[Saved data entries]
• • • • • • •
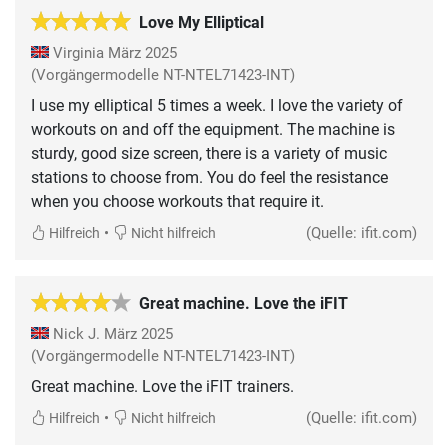
Love My Elliptical
Virginia
März 2025
(Vorgängermodelle NT-NTEL71423-INT)
I use my elliptical 5 times a week. I love the variety of
workouts on and off the equipment. The machine is
sturdy, good size screen, there is a variety of music
stations to choose from. You do feel the resistance
when you choose workouts that require it.
•
(Quelle: ifit.com)
Hilfreich
Nicht hilfreich
Great machine. Love the iFIT
Nick J.
März 2025
(Vorgängermodelle NT-NTEL71423-INT)
Great machine. Love the iFIT trainers.
•
(Quelle: ifit.com)
Hilfreich
Nicht hilfreich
• • • • • • •
Copy out every line in the records where the word "variety" is found.

◆ **Task response**
I use my elliptical 5 times a week. I love the variety of
sturdy, good size screen, there is a variety of music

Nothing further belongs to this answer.